Erstens führt das meist zu Durchfall, zweitens ist der Nutzen dieser Therapie
aufgrund neuester Studien höchst fraglich, ja sie wird sogar für eine erhöhte
Allergieanfälligkeit verantwortlich gemacht. Welche Alternativen sehen Sie?
Dr. Budik: Gerade bei Kindern hat man in den ersten 24
Stunden einer Akuten Mittelohrentzündung gute Chancen, allein mit belüftenden
Maßnahmen – sprich: mit abschwellenden Nasentropfen, die die Atemwege freihalten
– zu einer Verbesserung im Mittelohr beizutragen. In einem frühen Stadium der
Erkrankung kann man, in Absprache mit den Eltern, mit der Antibiotikagabe noch
zuwarten. Antibiotika sollten meiner Ansicht nach allerdings dann unbedingt
verordnet werden, wenn der Trommelfellbefund eindeutig auf eine bakterielle
Entzündung hinweist.
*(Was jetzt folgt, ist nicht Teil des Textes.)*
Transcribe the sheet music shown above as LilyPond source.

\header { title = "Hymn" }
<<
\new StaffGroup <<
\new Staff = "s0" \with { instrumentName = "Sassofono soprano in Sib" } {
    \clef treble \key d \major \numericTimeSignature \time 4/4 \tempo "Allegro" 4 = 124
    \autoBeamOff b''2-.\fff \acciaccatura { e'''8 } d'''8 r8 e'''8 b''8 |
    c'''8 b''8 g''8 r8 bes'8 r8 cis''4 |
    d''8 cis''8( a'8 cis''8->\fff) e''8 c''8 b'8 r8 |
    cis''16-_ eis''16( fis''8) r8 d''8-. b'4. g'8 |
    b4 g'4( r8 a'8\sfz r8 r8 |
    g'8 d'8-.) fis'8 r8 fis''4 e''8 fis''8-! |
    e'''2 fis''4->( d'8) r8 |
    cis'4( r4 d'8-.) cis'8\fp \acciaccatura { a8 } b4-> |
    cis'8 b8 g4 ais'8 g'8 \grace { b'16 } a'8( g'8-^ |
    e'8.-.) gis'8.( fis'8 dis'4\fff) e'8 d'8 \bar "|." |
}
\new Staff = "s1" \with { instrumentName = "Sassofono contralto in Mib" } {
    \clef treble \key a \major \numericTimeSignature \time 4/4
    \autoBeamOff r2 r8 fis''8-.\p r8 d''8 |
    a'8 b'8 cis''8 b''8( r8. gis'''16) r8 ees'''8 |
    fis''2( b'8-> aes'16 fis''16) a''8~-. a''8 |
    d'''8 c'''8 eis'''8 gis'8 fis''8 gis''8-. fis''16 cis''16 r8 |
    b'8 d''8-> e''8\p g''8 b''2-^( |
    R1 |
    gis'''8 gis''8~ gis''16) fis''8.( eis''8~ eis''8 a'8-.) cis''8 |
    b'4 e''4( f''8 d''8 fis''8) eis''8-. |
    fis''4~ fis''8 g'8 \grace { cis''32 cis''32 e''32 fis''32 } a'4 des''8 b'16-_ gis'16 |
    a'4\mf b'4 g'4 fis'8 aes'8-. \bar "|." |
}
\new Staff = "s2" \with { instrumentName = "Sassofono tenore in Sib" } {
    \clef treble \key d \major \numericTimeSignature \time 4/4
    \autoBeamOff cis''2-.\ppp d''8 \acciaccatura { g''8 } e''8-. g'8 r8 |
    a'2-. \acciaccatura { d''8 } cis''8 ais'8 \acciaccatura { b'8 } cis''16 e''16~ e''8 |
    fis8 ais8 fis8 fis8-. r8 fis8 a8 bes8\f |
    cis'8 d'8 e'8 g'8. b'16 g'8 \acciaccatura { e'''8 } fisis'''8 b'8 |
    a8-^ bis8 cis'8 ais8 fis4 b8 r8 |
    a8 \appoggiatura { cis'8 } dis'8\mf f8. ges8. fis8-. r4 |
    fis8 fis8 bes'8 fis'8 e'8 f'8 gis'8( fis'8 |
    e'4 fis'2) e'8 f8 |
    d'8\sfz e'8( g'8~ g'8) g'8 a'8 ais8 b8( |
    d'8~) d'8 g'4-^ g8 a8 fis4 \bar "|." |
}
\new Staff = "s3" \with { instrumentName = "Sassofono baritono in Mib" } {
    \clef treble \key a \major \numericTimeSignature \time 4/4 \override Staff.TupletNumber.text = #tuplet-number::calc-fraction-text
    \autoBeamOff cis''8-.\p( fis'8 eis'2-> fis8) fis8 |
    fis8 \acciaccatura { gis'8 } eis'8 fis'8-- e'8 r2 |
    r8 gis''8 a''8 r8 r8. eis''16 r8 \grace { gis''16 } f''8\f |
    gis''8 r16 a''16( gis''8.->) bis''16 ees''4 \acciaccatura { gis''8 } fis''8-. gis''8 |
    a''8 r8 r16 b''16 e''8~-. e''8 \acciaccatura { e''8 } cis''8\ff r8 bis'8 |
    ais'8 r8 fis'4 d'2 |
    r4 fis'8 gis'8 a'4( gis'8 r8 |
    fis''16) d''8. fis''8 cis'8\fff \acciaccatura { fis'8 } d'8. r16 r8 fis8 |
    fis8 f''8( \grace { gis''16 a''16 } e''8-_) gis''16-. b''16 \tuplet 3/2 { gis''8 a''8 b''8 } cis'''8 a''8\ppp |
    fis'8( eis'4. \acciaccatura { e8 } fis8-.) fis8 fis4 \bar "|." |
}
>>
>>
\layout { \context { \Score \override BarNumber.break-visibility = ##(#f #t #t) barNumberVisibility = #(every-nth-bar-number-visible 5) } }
Andernfalls besteht die Gefahr von weiteren Komplikationen,
die auch zu Störungen des Hörvermögens führen können.
Konsument: Einige HNO-Ärzte arbeiten auch mit
homöopathischen Mitteln und dem Anspruch, nicht die Krankheitserreger direkt
bekämpfen zu wollen, sondern vordringlich die Abwehrkräfte des Patienten zu
stärken.
Dr. Budik: Ich sehe da keinen Widerspruch. Die Zeiten, da
sich die Proponenten der beiden Richtungen, hier Allopathie, dort Homöopathie,
wild bekämpft haben, sind Gott sei Dank vorbei. Das sind zwei einanderergänzende
Schulen, die beide ihre Berechtigung haben und die dann richtig angewendet
werden, wenn beide ihre Grenzen kennen.